Нет, не лень отстранила меня от оперного дела, но скука и противность тратить себя на призрачный труд неугаданного призвания, на труд задач, высоких в идеале, но очень первобытных и даже грубых в достижимой для тебя действительности, выше которой ты всегда будешь пониманием и всегда ниже мастерством: что-то недостойное ни себя, ни искусства! Пусть это прозвучит парадоксом, но смею утверждать с совершенною искренностью, что я покинул оперную карьеру не по каким-либо внешним причинам и не по внутреннему разочарованию в существе ее, а, наоборот, по слишком глубокой моей любви и уважению к музыкальной драме, по слишком возвышенному представлению об ее назначении и идеалах, для меня, как исполнителя, недоступных.

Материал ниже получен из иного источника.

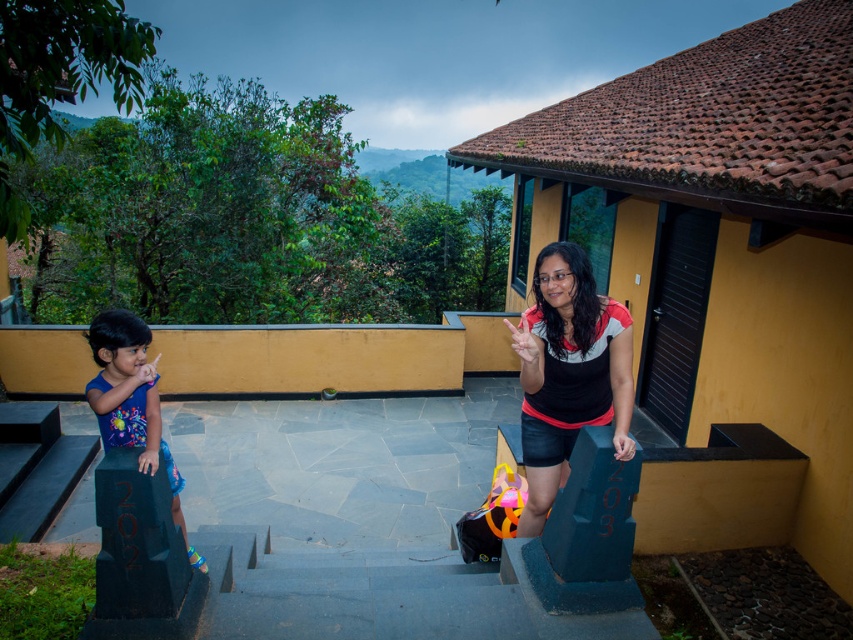
Question: Which point is farther from the camera taking this photo?

Choices:
 (A) (137, 595)
 (B) (541, 472)
 (C) (128, 428)

Answer: (B)

Question: Can you confirm if matte black shirt at center is positioned to the right of matte blue dress at left?

Choices:
 (A) no
 (B) yes

Answer: (B)

Question: Is black polished stone pillar at lower left closer to the viewer compared to matte blue dress at left?

Choices:
 (A) yes
 (B) no

Answer: (A)

Question: Does matte black shirt at center appear under matte blue dress at left?

Choices:
 (A) no
 (B) yes

Answer: (A)

Question: Which object appears farthest from the camera in this image?

Choices:
 (A) matte blue dress at left
 (B) matte black shirt at center
 (C) black polished stone pillar at lower left

Answer: (B)

Question: Among these points, which one is farthest from the camera?

Choices:
 (A) (99, 380)
 (B) (581, 406)
 (C) (117, 522)

Answer: (B)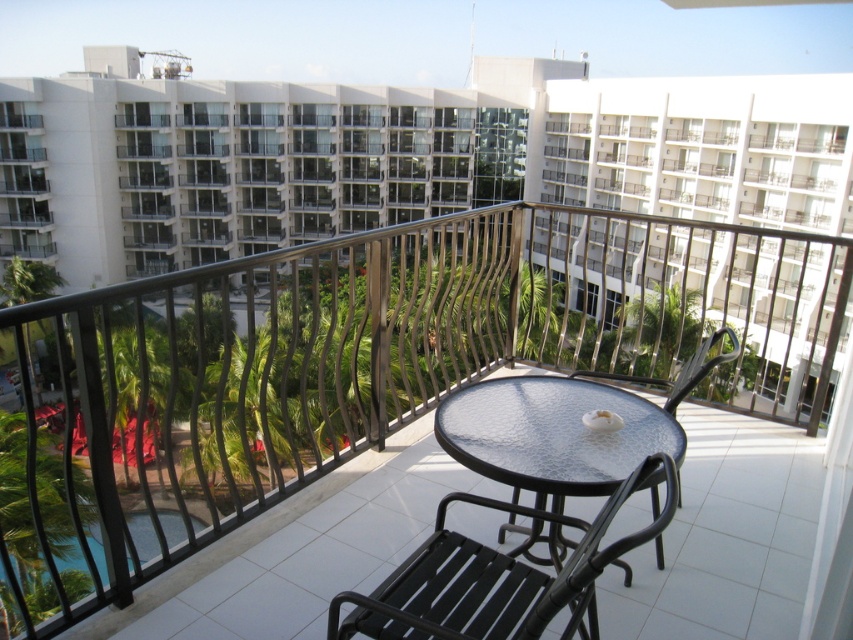
Question: Which of the following is the farthest from the observer?

Choices:
 (A) clear glass pool at lower left
 (B) metallic glass table at center

Answer: (A)

Question: Does textured glass table at center appear over black metal chair at lower right?

Choices:
 (A) no
 (B) yes

Answer: (B)

Question: Is textured glass table at center further to the viewer compared to black metal chair at lower right?

Choices:
 (A) no
 (B) yes

Answer: (B)

Question: Which point is farther to the camera?

Choices:
 (A) black metal chair at lower right
 (B) textured glass table at center
 (C) metallic glass table at center

Answer: (C)

Question: Estimate the real-world distances between objects in this image. Which object is closer to the clear glass pool at lower left?

Choices:
 (A) textured glass table at center
 (B) metallic glass table at center
 (C) black metal chair at lower right

Answer: (C)

Question: Can you confirm if black metal chair at lower right is smaller than clear glass pool at lower left?

Choices:
 (A) no
 (B) yes

Answer: (B)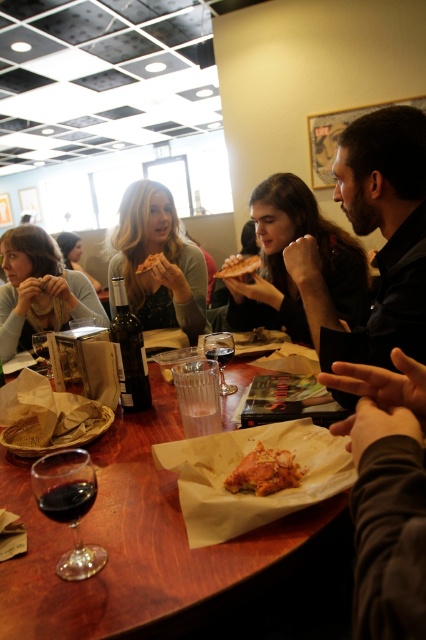
Question: Which object appears closest to the camera in this image?

Choices:
 (A) dark brown leather jacket at center
 (B) dark brown leather jacket at upper right
 (C) golden crispy pizza at center
 (D) matte black pizza at upper left

Answer: (B)

Question: Is matte beige napkin at upper left above golden crispy pizza at center?

Choices:
 (A) no
 (B) yes

Answer: (A)

Question: Can you confirm if dark brown leather jacket at center is wider than golden crispy chicken at center?

Choices:
 (A) yes
 (B) no

Answer: (A)

Question: Is dark brown leather jacket at upper right below golden crispy pizza slice at center?

Choices:
 (A) no
 (B) yes

Answer: (B)

Question: Which object is closer to the camera taking this photo?

Choices:
 (A) matte beige napkin at upper left
 (B) golden crispy pizza slice at center
 (C) blonde hair at upper left

Answer: (B)

Question: Which is farther from the dark gray fabric hand at lower right?

Choices:
 (A) dark brown leather jacket at upper right
 (B) matte black pizza at upper left
 (C) golden crispy pizza slice at center
 (D) golden crispy pizza at center

Answer: (B)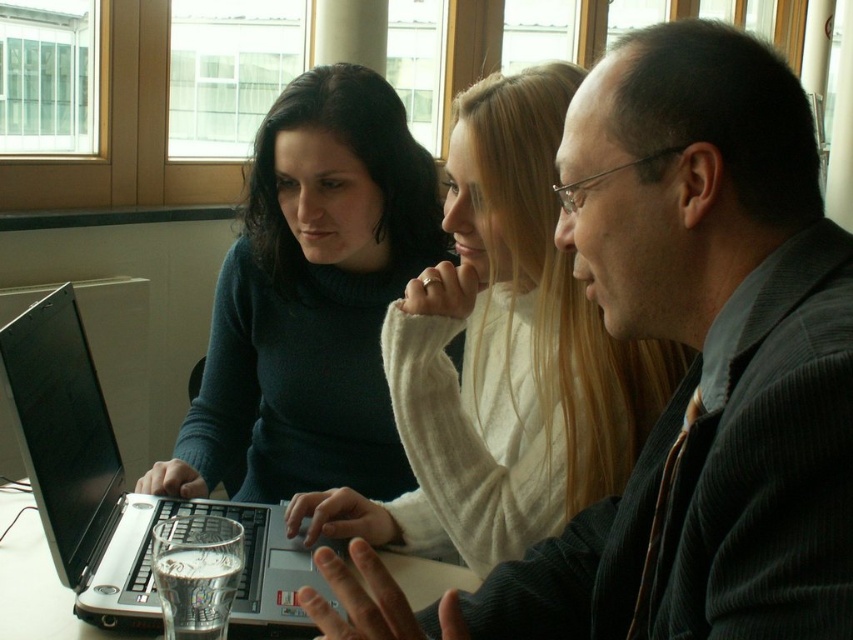
You are a tailor measuring two suits in a fitting room. You have the dark gray suit at center and the matte blue sweater at center. Which one has a longer length?

The matte blue sweater at center is longer than the dark gray suit at center.

You are a photographer trying to capture a group photo of the dark gray suit at center and the matte blue sweater at center. You want to ensure there is at least 24 inches between them in the photo. Based on the scene, will this requirement be met?

The dark gray suit at center and the matte blue sweater at center are 26.61 inches apart from each other, which is more than the required 24 inches. Therefore, the requirement will be met.

You are standing in the room and want to place a new object at the same location as the dark gray suit at center. What coordinates should you use?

Как я представлял и представляю идеалы эти, любопытствующие могут узнать из моего небезызвестного романа "Сумерки божков", увидевшего свет лет двадцать спустя после того, как я расстался с оперой. В герое романа, гениальном певце-баритоне Андрее Берлоге, публика упорно хотела видеть портрет Шаляпина. Это неверно. Когда мне в печати случается дать чей-либо портрет, я ставлю под ним настоящее имя изображенного лица и к псевдонимам не прибегаю. О, если бы Шаляпин был таков, как Андрей Берлога! Нет. Идеализированное лицо Берлоги - сборное. Вошло в него несколько и шаляпинских черт, и кое-что от Тартакова, Эрнесто Росси, Корсова, Яковлева, Ф.П. Горева, В.П. Далматова, М.В. Дальского, Н.П. Рощина-Инсарова и многих других из числа настояще призванных талантов сценического мира. Да и не только сценического, потому что есть в Берлоге и Горький, и Куприн. О том, что тайная житейская драма Берлоги (ранняя несчастная женитьба на полоумной алкоголичке-эротоманке) была долгою драмою жизни Дорошевича, я уже говорил. Для лиц, посвященных в этот мучительный полусекрет его, изображение вышло прозрачно, вопреки моим стараниям приукрасить несчастную жену Берлоги даже в самом крайнем ее падении благими чувствами и порывами, что, как мне казалось, отнимает у нее сходство с неприглядным оригиналом. Горький, однажды встретивший эту особу "на дне" Нижегородской ярмарки, сразу признал ее в Надежде Филаретовне моего романа. Я ампутировал у Надежды Филаретовны самое печальное свойство покойной жены Дорошевича - злую волю, постоянно готовую к умышленному озорству и к шантажным выходкам. Влас натерпелся их вдоволь, и некоторые были направлены метко и больно. Берлога счастливец сравнительно с ним. Госпожа Дорошевич (я не помню ее имени, да и вообще никогда сам в лицо ее не видал) отравляла своему бывшему мужу жизнь гораздо свирепее.